= YOUR GOAL =
Pick out every line in the data below that holds "THYEROTOM".

= DATASET ENTRIES =
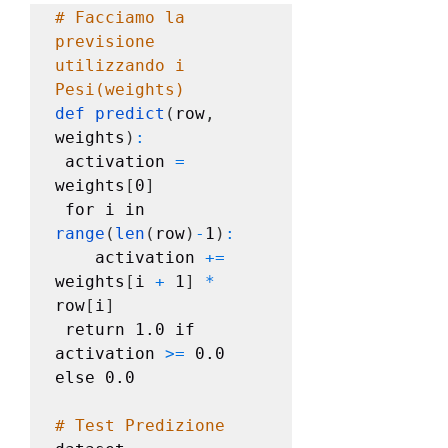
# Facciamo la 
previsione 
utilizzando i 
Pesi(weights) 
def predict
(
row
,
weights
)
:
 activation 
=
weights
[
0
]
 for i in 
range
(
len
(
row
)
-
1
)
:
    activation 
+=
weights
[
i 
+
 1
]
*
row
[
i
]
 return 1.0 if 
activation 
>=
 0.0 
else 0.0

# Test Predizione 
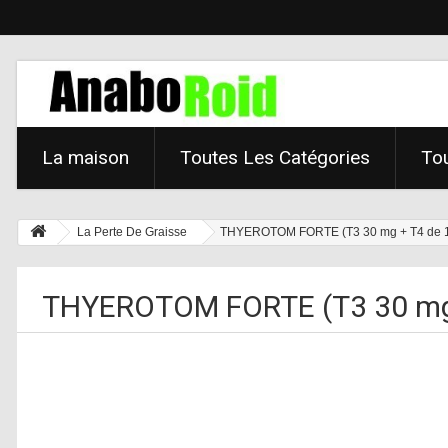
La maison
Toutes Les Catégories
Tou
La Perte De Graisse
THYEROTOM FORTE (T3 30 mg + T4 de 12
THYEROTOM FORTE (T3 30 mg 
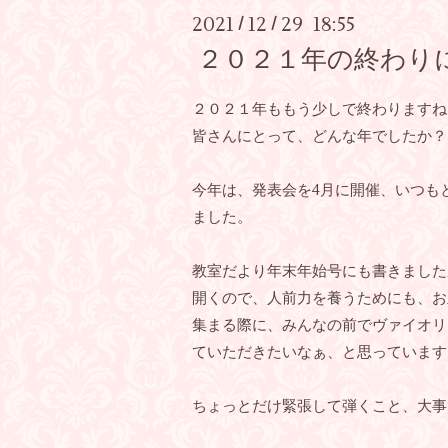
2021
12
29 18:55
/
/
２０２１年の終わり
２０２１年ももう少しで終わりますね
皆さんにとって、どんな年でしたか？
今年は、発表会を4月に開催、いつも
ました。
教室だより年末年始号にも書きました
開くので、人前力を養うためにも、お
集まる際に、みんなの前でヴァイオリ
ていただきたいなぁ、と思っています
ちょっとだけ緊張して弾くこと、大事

= OUTPUT OF THE EXERCISE =
THYEROTOM FORTE (T3 30 mg + T4 de 12
THYEROTOM FORTE (T3 30 mg 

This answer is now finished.